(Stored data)
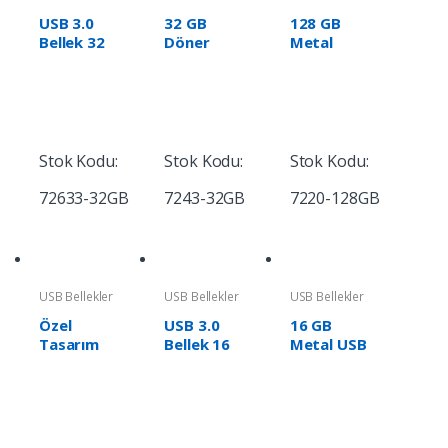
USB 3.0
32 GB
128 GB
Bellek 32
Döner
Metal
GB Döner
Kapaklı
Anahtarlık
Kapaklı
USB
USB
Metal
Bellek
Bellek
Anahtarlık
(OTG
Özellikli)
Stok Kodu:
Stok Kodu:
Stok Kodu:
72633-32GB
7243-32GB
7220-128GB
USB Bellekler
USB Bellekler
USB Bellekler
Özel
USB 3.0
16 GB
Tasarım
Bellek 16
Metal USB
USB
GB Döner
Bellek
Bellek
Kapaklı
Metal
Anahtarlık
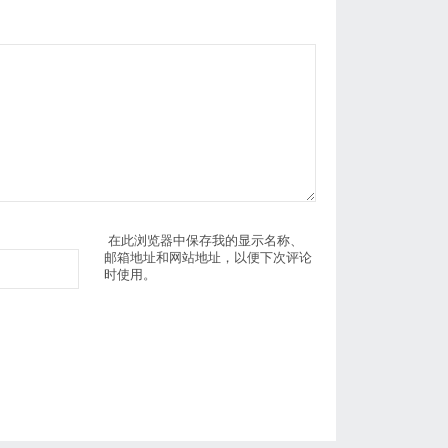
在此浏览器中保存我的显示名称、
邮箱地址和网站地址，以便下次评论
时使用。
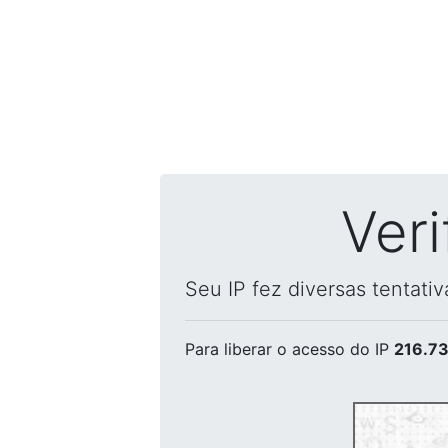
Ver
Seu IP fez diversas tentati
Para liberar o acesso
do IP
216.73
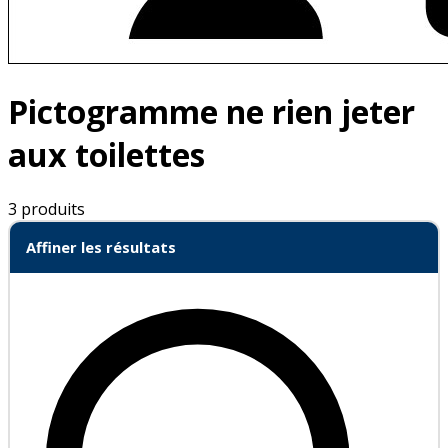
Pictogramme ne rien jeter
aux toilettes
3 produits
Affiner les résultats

◆ What the task asks: Change "Stok Kodu" to "Ürün Kodu" wherever it occurs in the entries, and write out the full text of every entry with nothing else altered. Leave the pictures out of your answer.

◆ Written solution:
USB 3.0
32 GB
128 GB
Bellek 32
Döner
Metal
GB Döner
Kapaklı
Anahtarlık
Kapaklı
USB
USB
Metal
Bellek
Bellek
Anahtarlık
(OTG
Özellikli)
Ürün Kodu:
Ürün Kodu:
Ürün Kodu:
72633-32GB
7243-32GB
7220-128GB
USB Bellekler
USB Bellekler
USB Bellekler
Özel
USB 3.0
16 GB
Tasarım
Bellek 16
Metal USB
USB
GB Döner
Bellek
Bellek
Kapaklı
Metal
Anahtarlık
在此浏览器中保存我的显示名称、
邮箱地址和网站地址，以便下次评论
时使用。
Ver
Seu IP fez diversas tentati
Para liberar o acesso
do IP
216.73
Pictogramme ne rien jeter
aux toilettes
3 produits
Affiner les résultats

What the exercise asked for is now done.